Dr. Keith Humphrey
On the morning of Tuesday, October 12, 2004 Keith Humphrey, Professor of Psychology and one of Canada’s best-known vision scientists, passed away after a long illness. Keith made important empirical and theoretical contributions to many areas of perception, from visual development in infants to the neural substrates of high-order vision.
He is perhaps best known for his work on visual aftereffects and the influence of viewpoint on object recognition. Keith's work on all these problems was characterized by creative and elegant experimentation.
Few of his colleagues at Western, however, knew about Keith's musical talents, but those of us lucky enough to be there when he got out one of his treasured guitars were treated to guitar playing that was remarkably fluent and soulful. During his band-playing days, Keith pursued his undergraduate studies at the University of New Brunswick in Fredericton, where he majored in Psychology and Philosophy.
The University experience had transformed him. Although music was still important, scholarship and science became Keith's primary passion. In 1972, Keith left New Brunswick and headed west to the University of British Columbia where he took up graduate work in Psychology. Keith completed his Ph.D. under the supervision of Richard Tees, studying how the integration of auditory and visual information develops in young infants. As a postdoctoral fellow working with Peter Dodwell and Darwin Muir at Queen's University, Keith met his wife Diane, who was finishing her Ph.D. He persuaded her (among other things) to work together with him in Peter and Darwin's baby lab.
Soon after, Keith took up a post as assistant professor in the Department of Psychology at the University of Lethbridge. Their son, Jonah, was born shortly after they arrived. When Jonah was a young boy, Keith so much wanted to be involved in everything that his son did that he volunteered to coach the soccer team that Jonah played in.
Keith gave up a tenured position at Lethbridge to take a job as a sessional lecturer in the Department of Family and Commercial Studies in the University of Guelph. But then, in 1986, he landed a job as assistant professor in the Department of Psychology at Western. His reputation preceded him. The Lethbridge folks were still talking about this great prof who knew everything there was to know about visual perception, was a terrific teacher, had a great sense of humour, and, if that wasn't enough, played a mean blues guitar. Western had the good fortune to have Keith as a member of faculty for nearly twenty years. Keith's knowledge of perception – and cognitive psychology in general – was legendary.

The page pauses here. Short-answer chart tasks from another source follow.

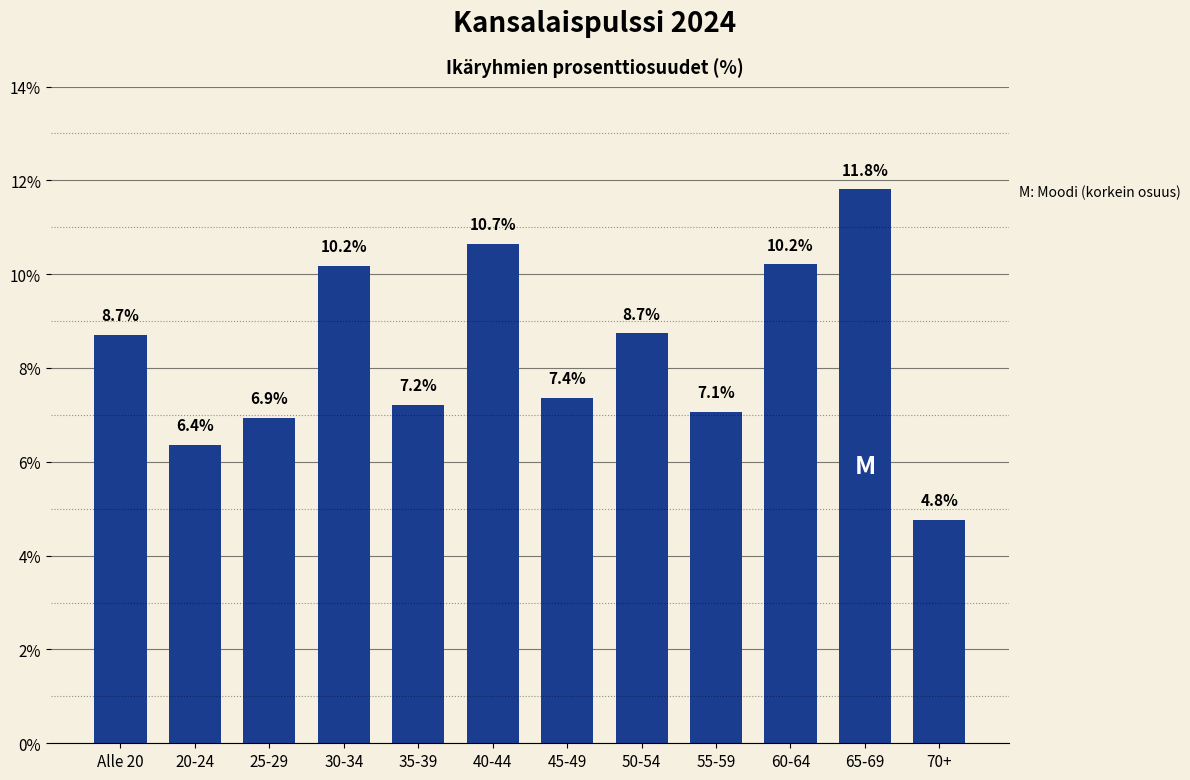

Reading left to right, extract all data points from this chart.

Alle 20=8.7	20-24=6.4	25-29=6.9	30-34=10.2	35-39=7.2	40-44=10.7	45-49=7.4	50-54=8.7	55-59=7.1	60-64=10.2	65-69=11.8	70+=4.8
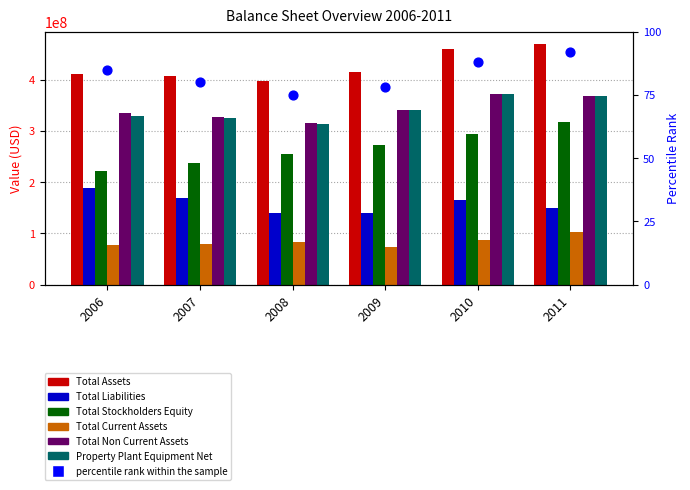

Which series has the largest Y range (max minus min)?

Total Stockholders Equity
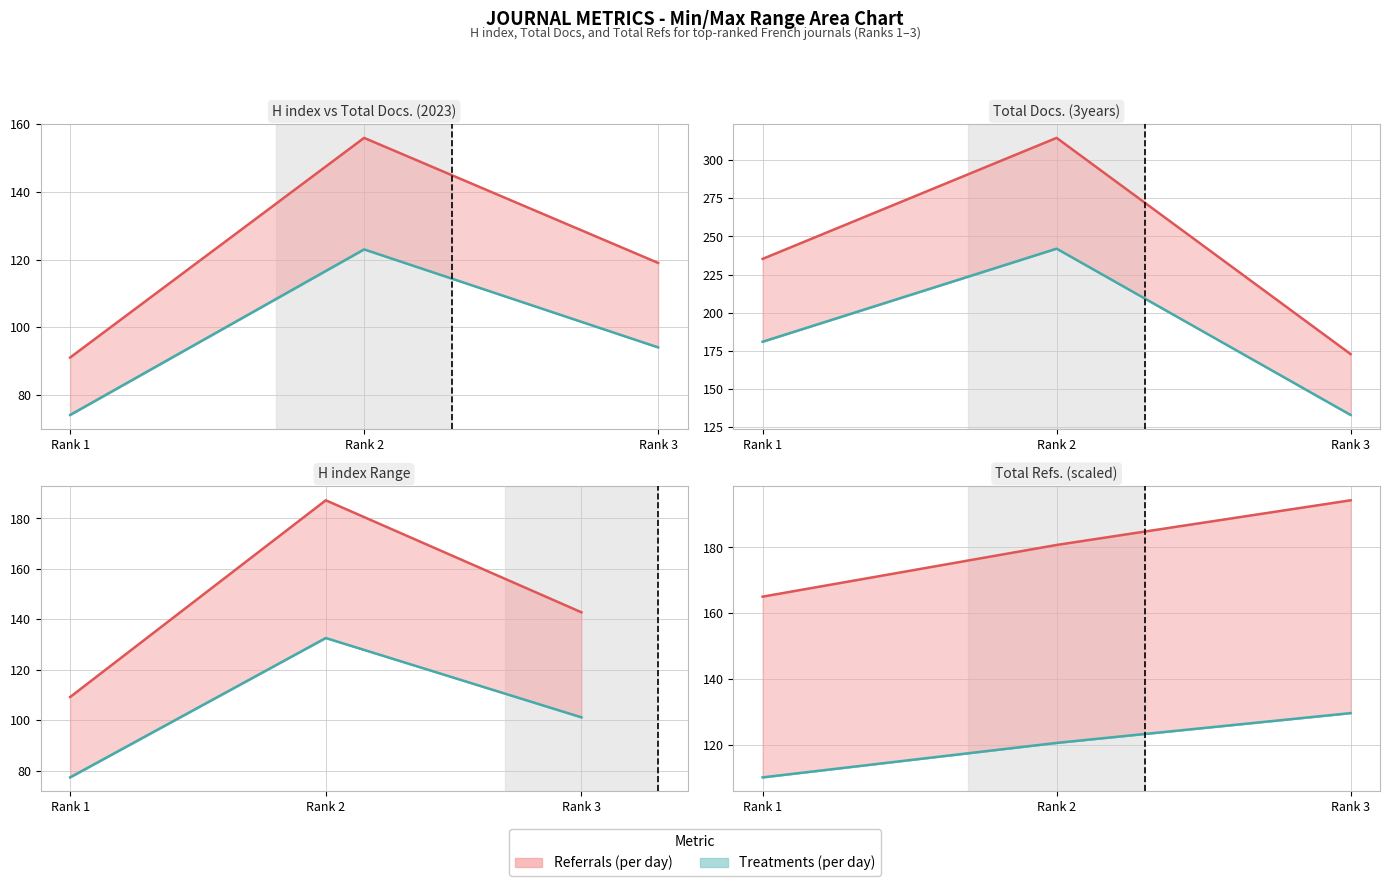

What is the approximate value of Total Docs. (2023) at Rank 1?

74.0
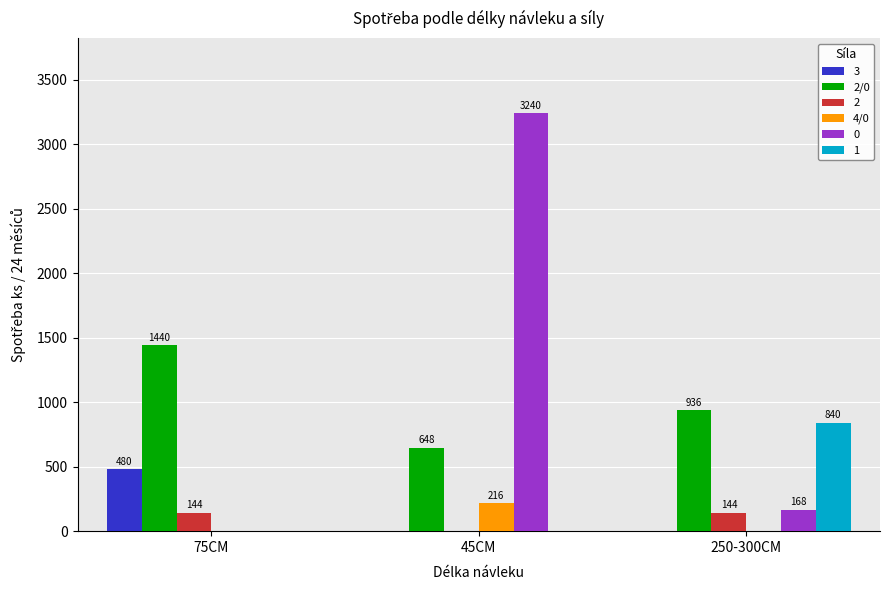

How many 2/0 values are between 648 and 1440?

3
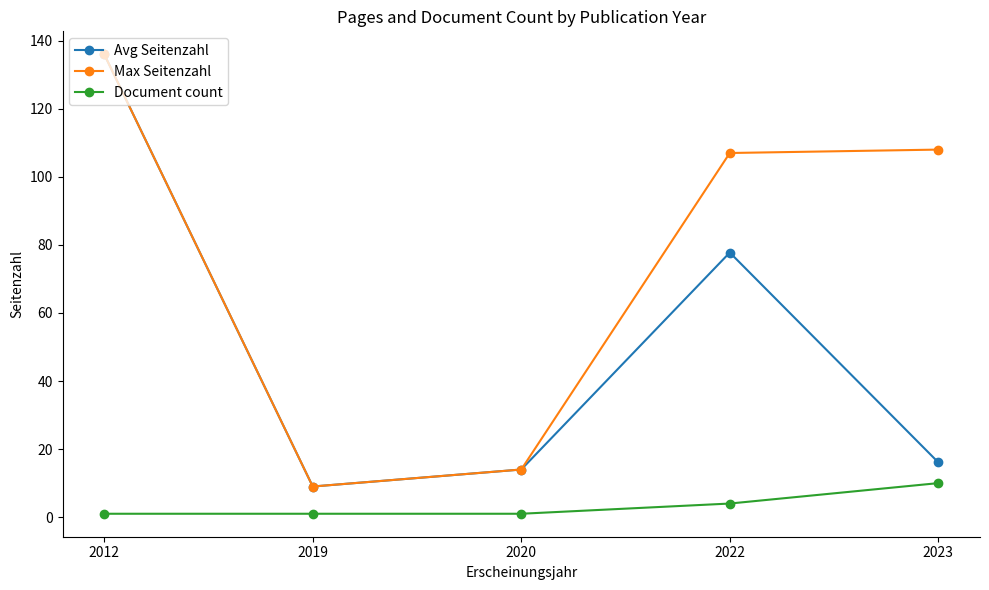

The Avg Seitenzahl series shows 39.8 at 2022. True or false?

False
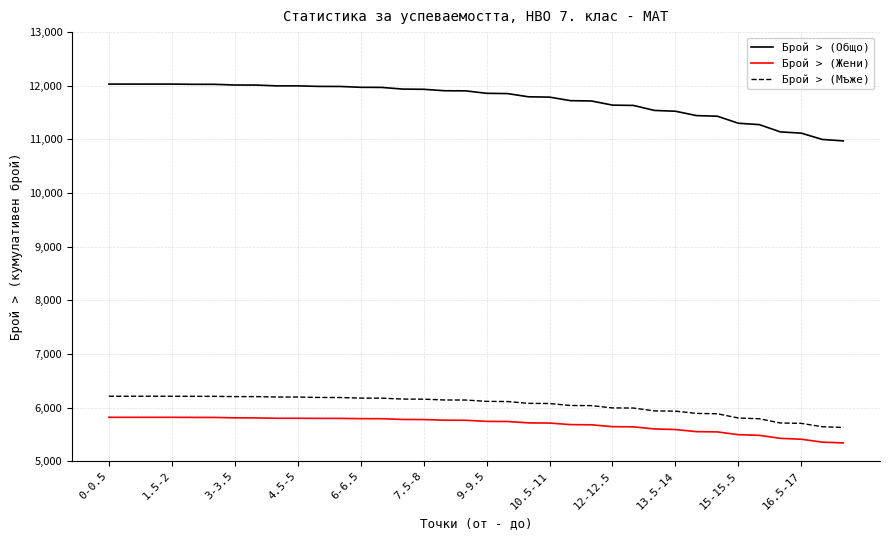

Which series has the largest total across all categories?

Брой > (Общо)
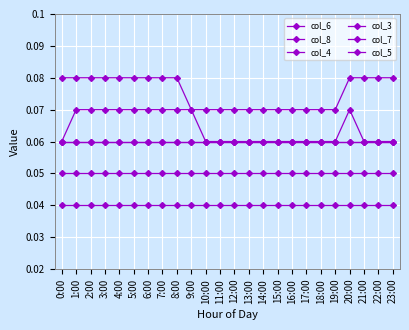

True or false: col_5 and col_7 cross at least once.

False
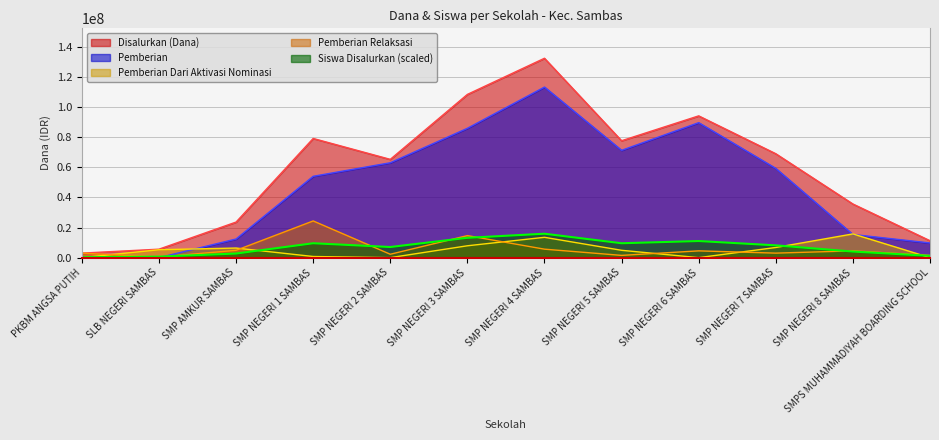

What are all the series names shown in the legend?

Disalurkan (Dana), Pemberian, Pemberian Dari Aktivasi Nominasi, Pemberian Relaksasi, Siswa Disalurkan (scaled)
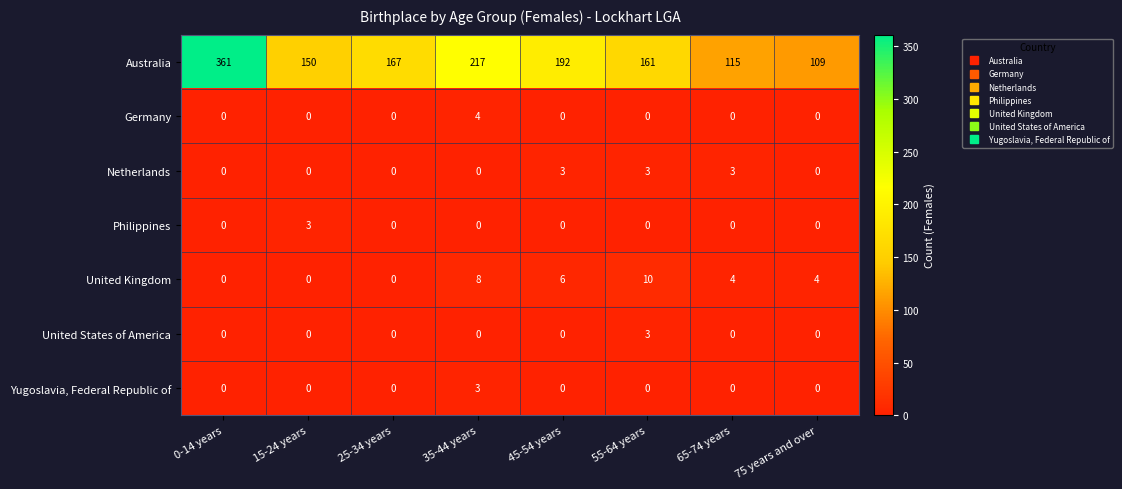

Which series has the widest spread of values?

Australia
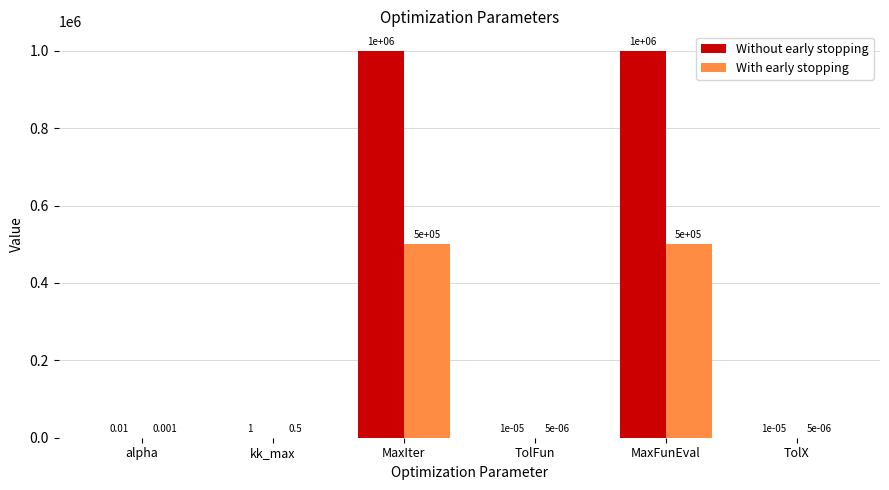

Between kk_max and TolX, which series saw the biggest shift?

Without early stopping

Keith was a founding member of the Group on Action and Perception (GAP), a research team funded by the Canadian Institutes of Health. Indeed, his skills in psychophysics and high-level vision were an invaluable part of GAP's research effort. It was Keith who came up with the research question that drove GAP's initial foray into functional brain imaging – and the publication that came out of that first experiment marked the beginning of the great adventure in cognitive neuroscience that continues to this day at Western.
Keith was an inspiring teacher. The students loved the lecture – largely because of Keith's endearing and slightly eccentric display. Keith's enthusiasm was infectious – and he turned many bright young students towards a career in research.